ADR 013 — Bronze All-VARCHAR + Silver Type Casting¶
Status¶
Accepted
Context¶
xo-foundry loads all API data into Snowflake Bronze tables using Python's csv.DictWriter, which preserves all values as strings. This matches our pandas-rules policy (see rules/pandas-rules.md): extraction code must never infer types.
However, the original Bronze DDL for 4 Gladly tables contained typed data columns (TIMESTAMP_NTZ, NUMBER):
| Table | Typed Columns |
|---|---|
GLADLY_CONTACT_TIMESTAMPS |
TIMESTAMP TIMESTAMP_NTZ, DUE_AT TIMESTAMP_NTZ |
GLADLY_CONVERSATION_TIMESTAMPS |
TIMESTAMP TIMESTAMP_NTZ |
GLADLY_WORK_SESSIONS |
5× TIMESTAMP_NTZ, 5× NUMBER |
GLADLY_AGENT_DURATIONS |
2× TIMESTAMP_NTZ, 1× NUMBER |
Snowflake's COPY INTO performs implicit type casting when loading CSV data into typed columns. This means:
- If the API returns an unexpected format (empty string, null literal, non-ISO timestamp), the load fails silently or raises a stage error.
- The Gsheet tables (GSHEET_CSAT, GSHEET_QA, added in V1.7.0/V1.8.0) are already fully VARCHAR — inconsistency across Bronze tables.
- Issue #553 removed loader-side type normalization from xo-foundry, making typed Bronze columns a correctness risk.
Decision¶
All Bronze data columns are VARCHAR. Metadata columns (DATE_TO_WAREHOUSE, UPDATE_DATE) keep TIMESTAMP_NTZ DEFAULT CURRENT_TIMESTAMP() because they are set by xo-foundry code at insert time, not from API data.
Silver dbt models own all type conversion. Every Silver model must explicitly cast typed columns from VARCHAR using Snowflake safe functions:
-- Timestamps
TRY_TO_TIMESTAMP_NTZ(col) AS col
-- Integers / decimals
TRY_TO_NUMBER(col) AS col
-- Booleans
IFF(UPPER(col) = 'TRUE', TRUE, FALSE) AS col
-- IDs and text — keep as VARCHAR, no cast
Migration V1.9.0__recreate_gladly_bronze_as_all_varchar.sql drops and recreates the 4 Gladly Bronze tables as fully VARCHAR. The V1.2.0 TIMESTAMP → TIMESTAMP_FIELD rename is absorbed into the new DDL.
Consequences¶
Easier:
- Bronze DDL is consistent: all data columns VARCHAR across all tables.

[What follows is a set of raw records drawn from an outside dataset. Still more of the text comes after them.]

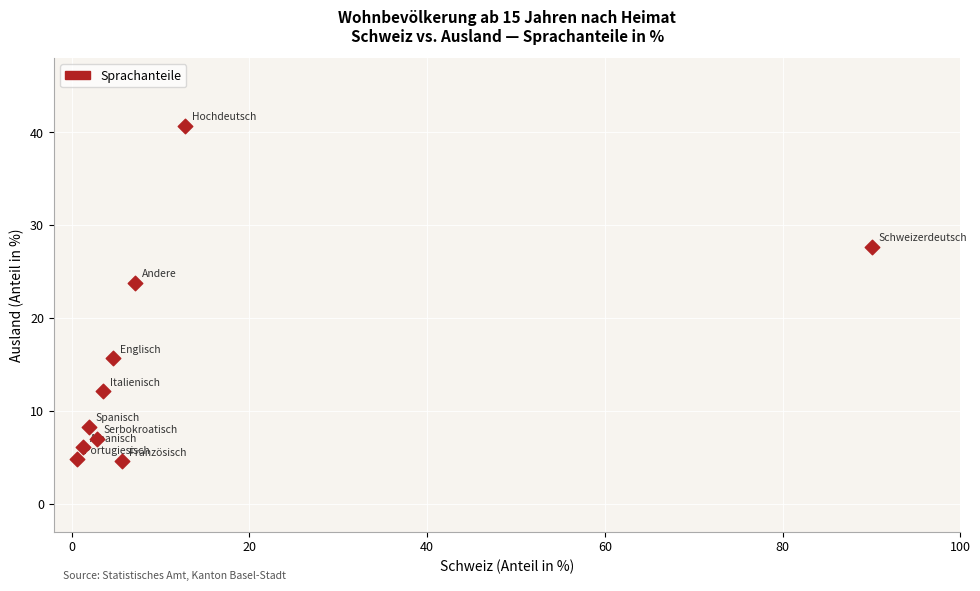

What is the range of Y values (max minus min)?

36.1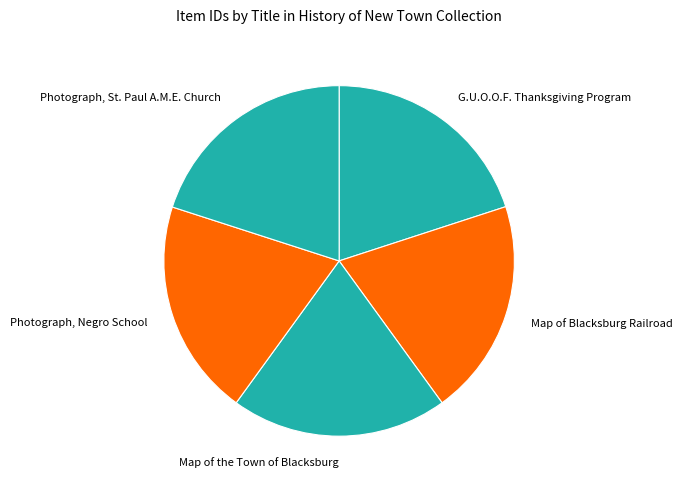

Approximately how many times larger is the value at Map of the Town of Blacksburg compared to G.U.O.O.F. Thanksgiving Program?

1.0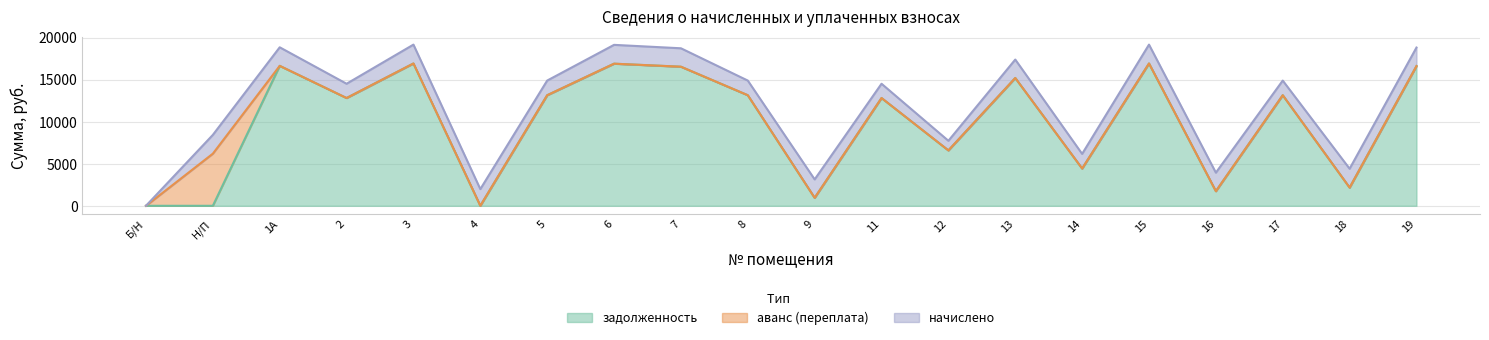

What is the average value of the аванс (переплата) series?

310.3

- Pipeline loads never fail due to type mismatch between API output and DDL.
- Type logic is in version-controlled SQL (Silver dbt models), not buried in DDL comments.
- TRY_TO_* functions return NULL on bad data instead of aborting the pipeline.
Harder:
- Every Silver model must explicitly cast columns. Forgetting a cast leaves a column as VARCHAR in Silver, which will cause type errors in Gold models that expect a timestamp or number.
- When a new Silver model is created, the developer must inspect the Bronze source and determine appropriate casts (see workflow in rules/dbt.md and docs/guides/dbt-development-workflow.md).
Options Considered¶
Option A: Keep typed Bronze DDL, fix loader to match Rejected. xo-foundry intentionally loads as strings (ADR-adjacent decision, enforced by pandas-rules). Keeping typed Bronze columns means maintaining a fragile implicit cast at the COPY INTO boundary.
Option B: Use Bronze typed columns only for well-known stable types Rejected. Inconsistency is worse than a uniform rule. "All VARCHAR" is easy to explain and enforce.
Option C: Cast in Bronze DDL using DEFAULT expressions
Not applicable. Snowflake COPY INTO does not evaluate DEFAULT expressions for columns with incoming data.